Conclusion : retrouver les mots qui portent l’avenir

Il faut comprendre la capture sémantique non comme une simple guerre de vocabulaire, mais comme une lutte pour le cœur symbolique du politique. La droite réactionnaire a compris que celui qui définit les mots définit les possibles.

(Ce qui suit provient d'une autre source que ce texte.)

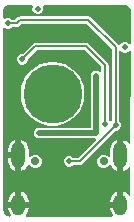
<source format=gbl>
G04*
G04 #@! TF.GenerationSoftware,Altium Limited,Altium Designer,21.9.1 (22)*
G04*
G04 Layer_Physical_Order=2*
G04 Layer_Color=16711680*
%FSLAX25Y25*%
%MOIN*%
G70*
G04*
G04 #@! TF.SameCoordinates,9576BD0E-73BF-4861-8540-BB655C5FDD5B*
G04*
G04*
G04 #@! TF.FilePolarity,Positive*
G04*
G01*
G75*
%ADD13C,0.00787*%
%ADD39C,0.02000*%
%ADD40O,0.04724X0.08661*%
%ADD41O,0.04724X0.07087*%
%ADD42C,0.02756*%
%ADD43C,0.19685*%
%ADD44C,0.01968*%
G36*
X378747Y351866D02*
X379225Y351547D01*
X379544Y351069D01*
X379647Y350551D01*
X379639Y350508D01*
X379625Y339194D01*
X379540Y339144D01*
X379125Y339040D01*
X378715Y339451D01*
X378064Y339721D01*
X377359D01*
X376708Y339451D01*
X376209Y338952D01*
X376140Y338785D01*
X375576Y338729D01*
X375490Y338857D01*
X366357Y347991D01*
X365966Y348252D01*
X365505Y348343D01*
X365505Y348343D01*
X342747D01*
X342747Y348343D01*
X342286Y348252D01*
X341895Y347991D01*
X341153Y347249D01*
X340052D01*
X339754Y347547D01*
X339103Y347816D01*
X338398D01*
X337747Y347547D01*
X337678Y347477D01*
X337178Y347684D01*
Y350506D01*
X337169Y350550D01*
X337272Y351069D01*
X337591Y351547D01*
X338069Y351866D01*
X338589Y351970D01*
X338632Y351961D01*
X346653D01*
X346987Y351461D01*
X346881Y351204D01*
Y350500D01*
X347151Y349848D01*
X347649Y349350D01*
X348300Y349080D01*
X349005D01*
X349656Y349350D01*
X350154Y349848D01*
X350424Y350500D01*
Y351204D01*
X350318Y351461D01*
X350652Y351961D01*
X378184D01*
X378228Y351970D01*
X378747Y351866D01*
D02*
G37*
G36*
X373434Y337507D02*
Y313641D01*
X373196Y313427D01*
X372624Y313526D01*
X372326Y313824D01*
Y332022D01*
X372326Y332022D01*
X372235Y332483D01*
X371973Y332874D01*
X371973Y332874D01*
X365671Y339176D01*
X365280Y339437D01*
X364820Y339529D01*
X364820Y339529D01*
X347867D01*
X347406Y339437D01*
X347015Y339176D01*
X347015Y339176D01*
X343616Y335778D01*
X343195D01*
X342544Y335508D01*
X342046Y335010D01*
X341776Y334358D01*
Y333653D01*
X342046Y333002D01*
X342544Y332504D01*
X343195Y332234D01*
X343900D01*
X344551Y332504D01*
X345050Y333002D01*
X345320Y333653D01*
Y334074D01*
X348365Y337121D01*
X364321D01*
X369918Y331524D01*
Y330012D01*
X369725Y329885D01*
X369418Y329792D01*
X369283Y329882D01*
X369215Y329951D01*
X369125Y329988D01*
X368909Y330133D01*
X368653Y330183D01*
X368564Y330221D01*
X368466D01*
X368211Y330271D01*
X367956Y330221D01*
X367859D01*
X367769Y330183D01*
X367514Y330133D01*
X367297Y329988D01*
X367208Y329951D01*
X367139Y329882D01*
X366923Y329737D01*
X366849Y329664D01*
X366454Y329073D01*
X366315Y328375D01*
X366315Y328375D01*
Y311286D01*
X366315Y311286D01*
X366303Y311271D01*
X349211D01*
X348956Y311221D01*
X348859D01*
X348769Y311183D01*
X348514Y311133D01*
X348297Y310988D01*
X348208Y310951D01*
X348139Y310882D01*
X347923Y310737D01*
X347778Y310521D01*
X347709Y310452D01*
X347672Y310363D01*
X347528Y310146D01*
X347477Y309891D01*
X347440Y309801D01*
Y309704D01*
X347389Y309449D01*
X347440Y309194D01*
Y309096D01*
X347477Y309007D01*
X347528Y308751D01*
X347672Y308535D01*
X347709Y308445D01*
X347778Y308377D01*
X347923Y308160D01*
X348139Y308016D01*
X348208Y307947D01*
X348297Y307910D01*
X348514Y307765D01*
X348769Y307714D01*
X348859Y307677D01*
X348956D01*
X349211Y307626D01*
X367849D01*
X368056Y307126D01*
X362140Y301210D01*
X360534D01*
X360237Y301508D01*
X359585Y301778D01*
X358880D01*
X358229Y301508D01*
X357731Y301009D01*
X357461Y300358D01*
Y299654D01*
X357731Y299002D01*
X358229Y298504D01*
X358880Y298234D01*
X359585D01*
X360237Y298504D01*
X360534Y298802D01*
X362638D01*
X362638Y298802D01*
X363099Y298893D01*
X363490Y299154D01*
X374570Y310234D01*
X374991D01*
X375642Y310504D01*
X376140Y311002D01*
X376410Y311653D01*
Y312358D01*
X376140Y313010D01*
X375843Y313307D01*
Y336623D01*
X376343Y336812D01*
X376708Y336447D01*
X377359Y336177D01*
X378064D01*
X378715Y336447D01*
X379122Y336855D01*
X379549Y336745D01*
X379622Y336701D01*
X379586Y305917D01*
X379085Y305757D01*
X378646Y306329D01*
X377944Y306868D01*
X377249Y307156D01*
Y301963D01*
Y296769D01*
X377944Y297057D01*
X378646Y297596D01*
X379077Y298157D01*
X379576Y297987D01*
X379565Y288709D01*
X379065Y288539D01*
X378646Y289085D01*
X377944Y289624D01*
X377249Y289912D01*
Y285506D01*
X376249D01*
Y284506D01*
X372857D01*
Y284325D01*
X372973Y283447D01*
X373312Y282629D01*
X373760Y282045D01*
X373588Y281545D01*
X344894D01*
X344722Y282045D01*
X345170Y282629D01*
X345509Y283447D01*
X345624Y284325D01*
Y284506D01*
X338842D01*
Y284325D01*
X338957Y283447D01*
X339296Y282629D01*
X339744Y282045D01*
X339733Y281956D01*
X339306Y281583D01*
X338726Y281698D01*
X337915Y282240D01*
X337374Y283050D01*
X337191Y283969D01*
X337221Y284006D01*
X337221D01*
X337178Y284224D01*
Y344405D01*
X337678Y344612D01*
X337747Y344543D01*
X338398Y344273D01*
X339103D01*
X339754Y344543D01*
X340052Y344840D01*
X341652D01*
X341652Y344840D01*
X342113Y344932D01*
X342503Y345193D01*
X343245Y345935D01*
X365006D01*
X373434Y337507D01*
D02*
G37*
%LPC*%
G36*
X354475Y333136D02*
X352802D01*
X351149Y332874D01*
X349558Y332357D01*
X348067Y331597D01*
X346713Y330614D01*
X345530Y329431D01*
X344547Y328077D01*
X343787Y326586D01*
X343270Y324995D01*
X343008Y323342D01*
Y321669D01*
X343270Y320017D01*
X343787Y318425D01*
X344547Y316935D01*
X345530Y315581D01*
X346713Y314398D01*
X348067Y313414D01*
X349558Y312655D01*
X351149Y312138D01*
X352802Y311876D01*
X354475D01*
X356128Y312138D01*
X357719Y312655D01*
X359210Y313414D01*
X360563Y314398D01*
X361747Y315581D01*
X362730Y316935D01*
X363490Y318425D01*
X364007Y320017D01*
X364268Y321669D01*
Y323342D01*
X364007Y324995D01*
X363490Y326586D01*
X362730Y328077D01*
X361747Y329431D01*
X360563Y330614D01*
X359210Y331597D01*
X357719Y332357D01*
X356128Y332874D01*
X354475Y333136D01*
D02*
G37*
G36*
X341233Y307156D02*
X340537Y306868D01*
X339835Y306329D01*
X339296Y305627D01*
X338957Y304809D01*
X338842Y303931D01*
Y302963D01*
X341233D01*
Y307156D01*
D02*
G37*
G36*
X375249D02*
X374553Y306868D01*
X373850Y306329D01*
X373312Y305627D01*
X372973Y304809D01*
X372857Y303931D01*
Y301471D01*
X372812Y301443D01*
X372357Y301318D01*
X371845Y301830D01*
X371049Y302159D01*
X370188D01*
X369392Y301830D01*
X368783Y301221D01*
X368453Y300425D01*
Y299563D01*
X368783Y298767D01*
X369392Y298158D01*
X370188Y297829D01*
X371049D01*
X371845Y298158D01*
X372455Y298767D01*
X372515Y298914D01*
X373057Y298914D01*
X373312Y298299D01*
X373850Y297596D01*
X374553Y297057D01*
X375249Y296769D01*
Y301963D01*
Y307156D01*
D02*
G37*
G36*
X343233D02*
Y301963D01*
Y296769D01*
X343929Y297057D01*
X344631Y297596D01*
X345170Y298299D01*
X345425Y298915D01*
X345966Y298914D01*
X346027Y298767D01*
X346636Y298158D01*
X347432Y297829D01*
X348293D01*
X349089Y298158D01*
X349698Y298767D01*
X350028Y299563D01*
Y300425D01*
X349698Y301221D01*
X349089Y301830D01*
X348293Y302159D01*
X347432D01*
X346636Y301830D01*
X346124Y301318D01*
X345670Y301442D01*
X345624Y301471D01*
Y303931D01*
X345509Y304809D01*
X345170Y305627D01*
X344631Y306329D01*
X343929Y306868D01*
X343233Y307156D01*
D02*
G37*
G36*
X341233Y300963D02*
X338842D01*
Y299994D01*
X338957Y299116D01*
X339296Y298299D01*
X339835Y297596D01*
X340537Y297057D01*
X341233Y296769D01*
Y300963D01*
D02*
G37*
G36*
X375249Y289912D02*
X374553Y289624D01*
X373850Y289085D01*
X373312Y288383D01*
X372973Y287565D01*
X372857Y286687D01*
Y286506D01*
X375249D01*
Y289912D01*
D02*
G37*
G36*
X343233D02*
Y286506D01*
X345624D01*
Y286687D01*
X345509Y287565D01*
X345170Y288383D01*
X344631Y289085D01*
X343929Y289624D01*
X343233Y289912D01*
D02*
G37*
G36*
X341233D02*
X340537Y289624D01*
X339835Y289085D01*
X339296Y288383D01*
X338957Y287565D01*
X338842Y286687D01*
Y286506D01*
X341233D01*
Y289912D01*
D02*
G37*
%LPD*%
D13*
X362638Y300006D02*
X374638Y312006D01*
X359233Y300006D02*
X362638D01*
X374638Y312006D02*
Y338006D01*
X371122Y312522D02*
Y332022D01*
X364820Y338325D02*
X371122Y332022D01*
X343548Y334006D02*
X347867Y338325D01*
X342747Y347139D02*
X365505D01*
X374638Y338006D01*
X347867Y338325D02*
X364820D01*
X341652Y346045D02*
X342747Y347139D01*
X338751Y346045D02*
X341652D01*
D39*
X368138Y328375D02*
X368211Y328449D01*
Y309449D02*
Y311213D01*
X368138Y311286D02*
X368211Y311213D01*
X368138Y311286D02*
Y328375D01*
X349211Y309449D02*
X368211D01*
D40*
X376249Y301963D02*
D03*
X342233D02*
D03*
D41*
Y285506D02*
D03*
X376249D02*
D03*
D42*
X347863Y299994D02*
D03*
X370619D02*
D03*
D43*
X353638Y322506D02*
D03*
D44*
X372047Y295275D02*
D03*
X366142Y283465D02*
D03*
X360236Y295275D02*
D03*
X354331Y283465D02*
D03*
X348425Y342520D02*
D03*
X342520Y330709D02*
D03*
X348425Y295275D02*
D03*
X343548Y334006D02*
D03*
X359233Y300006D02*
D03*
X374638Y312006D02*
D03*
X371122Y312522D02*
D03*
X338751Y346045D02*
D03*
X348653Y350852D02*
D03*
X366823Y350631D02*
D03*
X366420Y341148D02*
D03*
X349211Y309449D02*
D03*
X368211D02*
D03*
Y328449D02*
D03*
X377711Y337949D02*
D03*
M02*

</source>
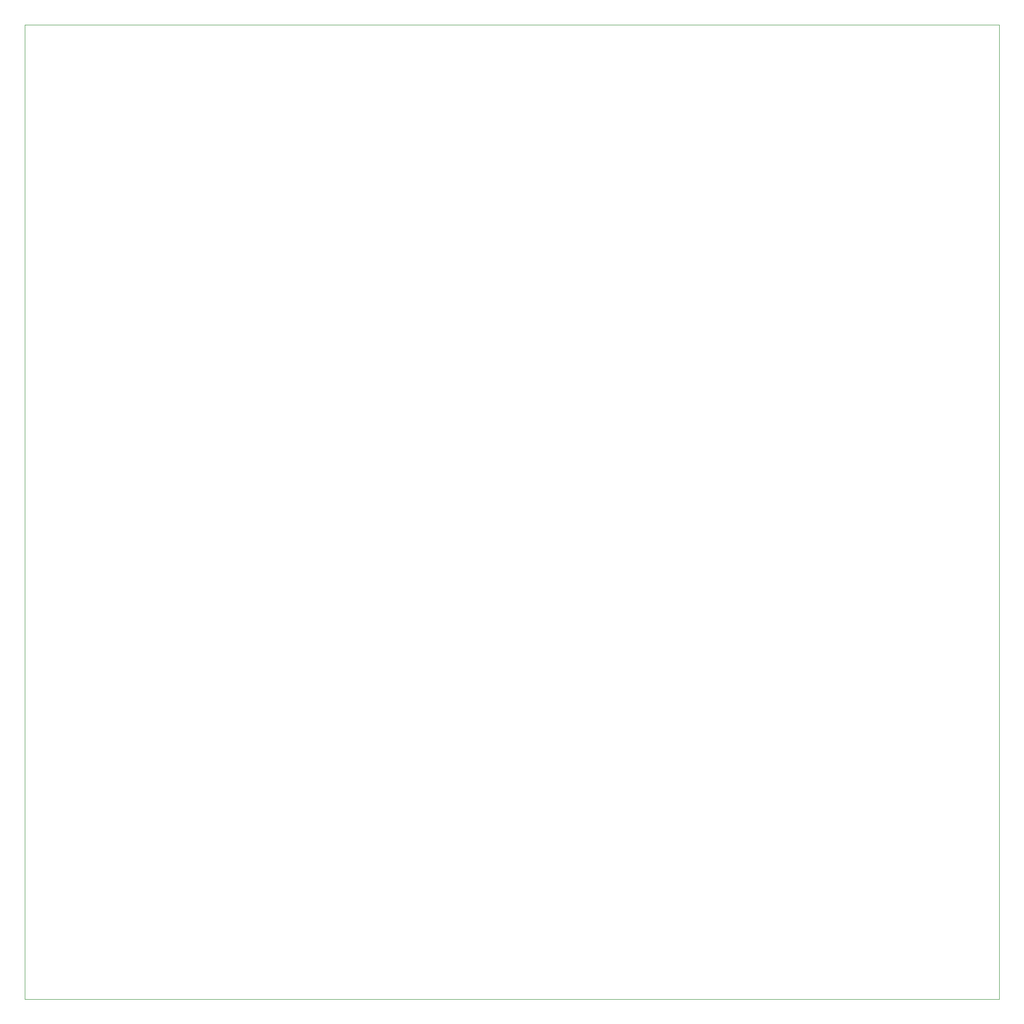
<source format=gbr>
%TF.GenerationSoftware,KiCad,Pcbnew,6.0.4-6f826c9f35~116~ubuntu18.04.1*%
%TF.CreationDate,2022-06-06T14:39:01+02:00*%
%TF.ProjectId,motor_driver_mainboard_v2,6d6f746f-725f-4647-9269-7665725f6d61,rev?*%
%TF.SameCoordinates,Original*%
%TF.FileFunction,Profile,NP*%
%FSLAX46Y46*%
G04 Gerber Fmt 4.6, Leading zero omitted, Abs format (unit mm)*
G04 Created by KiCad (PCBNEW 6.0.4-6f826c9f35~116~ubuntu18.04.1) date 2022-06-06 14:39:01*
%MOMM*%
%LPD*%
G01*
G04 APERTURE LIST*
%TA.AperFunction,Profile*%
%ADD10C,0.100000*%
%TD*%
G04 APERTURE END LIST*
D10*
X129270000Y-55270000D02*
X302270000Y-55270000D01*
X302270000Y-55270000D02*
X302270000Y-228270000D01*
X302270000Y-228270000D02*
X129270000Y-228270000D01*
X129270000Y-228270000D02*
X129270000Y-55270000D01*
M02*

</source>
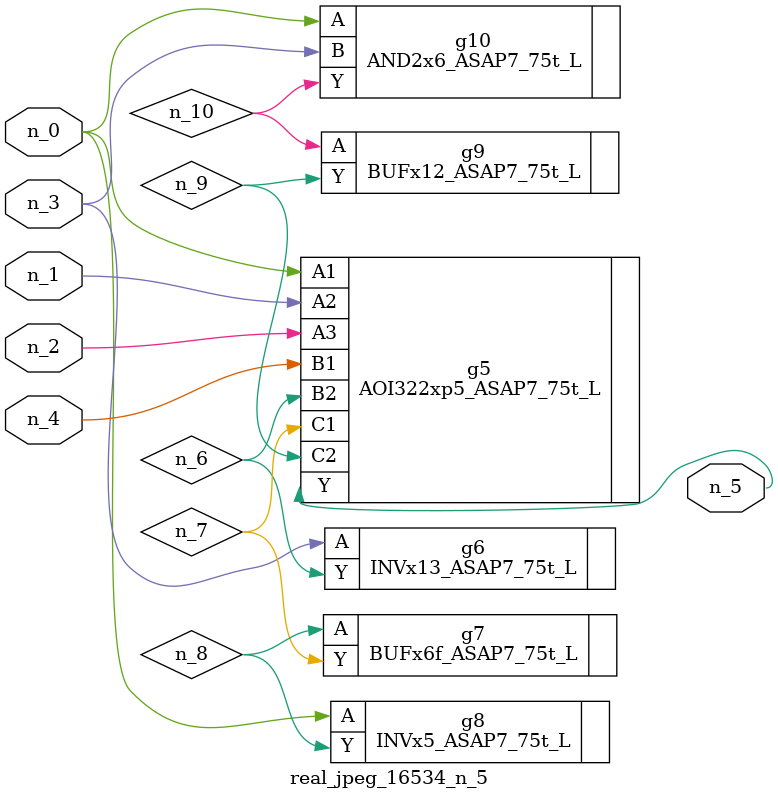
<source format=v>
module real_jpeg_16534_n_5 (n_4, n_0, n_1, n_2, n_3, n_5);

input n_4;
input n_0;
input n_1;
input n_2;
input n_3;

output n_5;

wire n_8;
wire n_6;
wire n_7;
wire n_10;
wire n_9;

AOI322xp5_ASAP7_75t_L g5 ( 
.A1(n_0),
.A2(n_1),
.A3(n_2),
.B1(n_4),
.B2(n_6),
.C1(n_7),
.C2(n_9),
.Y(n_5)
);

INVx5_ASAP7_75t_L g8 ( 
.A(n_0),
.Y(n_8)
);

AND2x6_ASAP7_75t_L g10 ( 
.A(n_0),
.B(n_3),
.Y(n_10)
);

INVx13_ASAP7_75t_L g6 ( 
.A(n_3),
.Y(n_6)
);

BUFx6f_ASAP7_75t_L g7 ( 
.A(n_8),
.Y(n_7)
);

BUFx12_ASAP7_75t_L g9 ( 
.A(n_10),
.Y(n_9)
);


endmodule
</source>
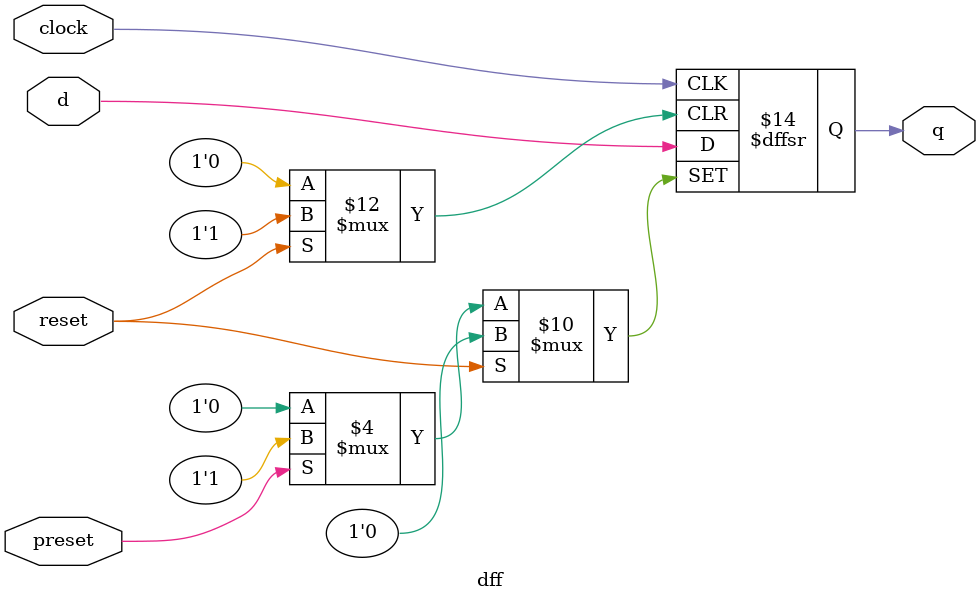
<source format=v>
`timescale 1ns/1ps

module dff (
	input clock, reset, preset, d,
	output reg q
);

always @(posedge clock, posedge reset, posedge preset)
begin
	if (reset)
		q <= 0;
	else if (preset)
		q <= 1;
	else
		q <= d;
	
end
endmodule
</source>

La gauche, pour retrouver un horizon, doit non seulement critiquer ce détournement, mais aussi réinventer la langue du commun, une langue où l’universel n’écrase pas les différences, mais les relie ; une langue où la citoyenneté n’est pas une barrière, mais une promesse ; une langue où l’avenir n’est pas un retour en arrière, mais une marche poétique vers l’inédit. L’avenir du commun n’est pas derrière nous mais devant, dans des formes encore en germe, dans des pratiques de vie communes, dans des récits renouvelés.  La suite des Lumières s’écrit maintenant. Non dans l’imitation nostalgique, non dans la rupture iconoclaste, mais dans une fidélité inventive, celle qui sait que le passé n’est pas un cimetière, mais un réservoir de concepts, un chantier ouvert, un atelier d’avenir. Revenir à la raison, relire les Lumières, puiser dans Baschet, Escobar, Roza, Latour, Fraser, c’est rouvrir l’espace d’un universel qui ne s’impose plus par la force, mais qui s’élabore dans la relation. Un universel inclusif, hospitalier, conscient de ses limites, et pourtant tourné vers l’infini de ce que nous pouvons être ensemble. Lire Stéphanie Roza, c’est redécouvrir que l’avenir de la gauche n’est pas un mirage, mais une construction, patiente, critique, inventive. C’est comprendre que les Lumières n’ont rien perdu de leur puissance, à condition de les repenser avec soin. Et c’est, peut-être, retrouver la possibilité d’un monde où la raison, la justice et la liberté forment encore un triptyque d’espérance. Sa pensée, à la fois ferme et nuancée, rappelle que le politique n’est pas seulement affaire de rapports de force, mais aussi de transmission, de horizon, et d’un certain art de croire encore. Un art éminemment nécessaire et profondément vivant. Il n’y a peut-être là rien de moins qu’un travail de fond, patient, presque artisanal : réapprendre à dire le monde d’une manière qui donne envie d’y vivre ensemble. Une politique qui aurait le courage rare de mêler rigueur du concept et audace du lyrisme cette flamme fragile qui, parfois, remet l’avenir en marche. Une manière, lyrique et rigoureuse à la fois, de dire : le commun n’a pas disparu il attend qu’on le réinvente.